More Seasoned Employees Require It

These people might think they know it all. In reality, these people often need help to adapt to changing conditions in their workplace. In this case, coaching is focused on mastering increasingly complex and diverse tasks, and activities often brought on by the rapid changes in technology. There also might be an aspect of coaching to increase responsibility and autonomy in the professional environment. I recall a time when there were many staff changeovers in a client organization. Mostly the middle and senior management lost their administrative assistant. At the time, it was no big deal to me as I was tech savvy, but for the all thumbs professional for whom other people did stuff, it was a real challenge. Losing resources was a change that shocked a lot of people. Suddenly, autonomy and self-directed teams became important. Today you are expected to be self-reliant, independent and able to handle autonomy. But within business analysis, you have to coach and mentor the more mature workers in adapting to change and developing these skills sets.

Organizations Use It

Everyone wants better results, a return on their investment. Added value can be defined beyond the monetary. As a business analyst, you need to think beyond the “me” and “us.” It is part of the alignment between individuals, teams and the organization. I once was having a coffee with two of my peers, and one of them said, “The three of us; we know more about what was going on in the organization than anybody.” He was correct. Not because we were special. As senior strategic business analysts, we had a combined stakeholder portfolio that cut across the organization and penetrated every aspect of the business.

Our initiatives and the decisions we made, created ripples throughout the organization.
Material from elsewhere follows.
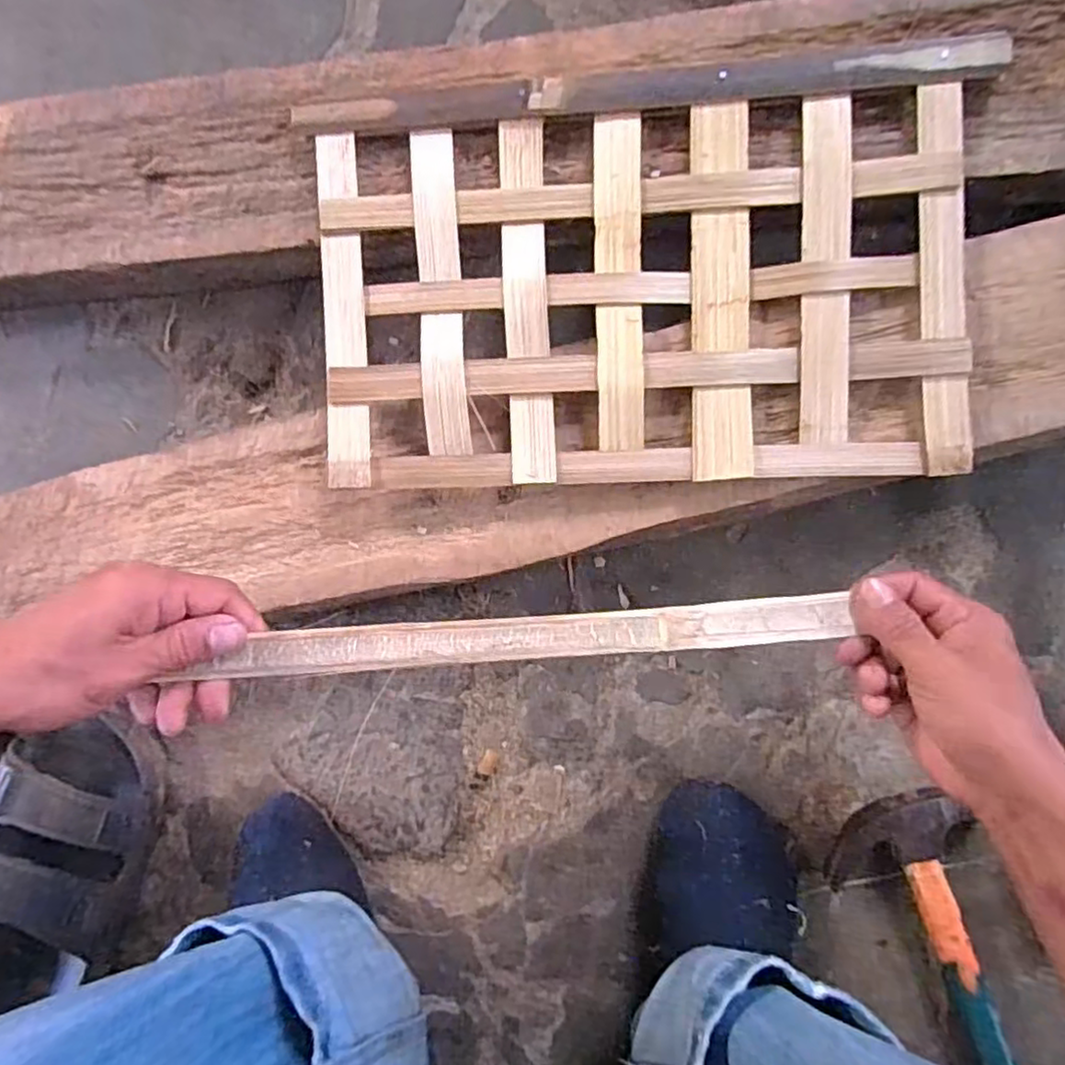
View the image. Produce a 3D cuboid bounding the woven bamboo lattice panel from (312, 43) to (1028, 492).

We all understood that we needed to forge a more cohesive and effective stakeholder engagement to ensure the organization achieved its objectives. That meant coaching and mentoring our leaders, and assisting people in bettering their performance; in making better, more informed decisions.

Leaders Benefit from It

I often think that I am a better man because I had kids. Not because I ruled with an iron fist but because I had to learn a set of skills that are not innate. I learned as much from my kids as they learned from me. In other words, sometimes my kids were the coach and mentor. This situation is similar to the practice of business analysis. Your manager, team leader, director, and executive do not know it all. Sometimes it is all about reverse coaching – where you end up coaching the person you are reporting too. I have worked with a lot of executives, and there have been many occasions when I applied simple coaching models when working with executives to build their skills, capabilities and decision-making abilities. There are times, through coaching, when leaders learn more from their employees than employees learn from their leaders. And that is all right.

Final Thoughts

It is a mistake to think that as a business analyst or project manager you are not a coach or mentor. Coaching and mentorship are not some private domain of management and the executive. Organizations and professionals who think that way will struggle to survive the next wave of changes that are going to hit the economy. Especially organizations that exist in traditional thinking economic and community sections. They are in for a huge shock. The professional who is balanced between the hard and soft skills, tech-savvy and wired will reign in the next economy. They will use their coaching and mentorship abilities to develop other people, their stakeholders around them. Good luck.

Remember, do your best, invest in the success of others and make your journey count.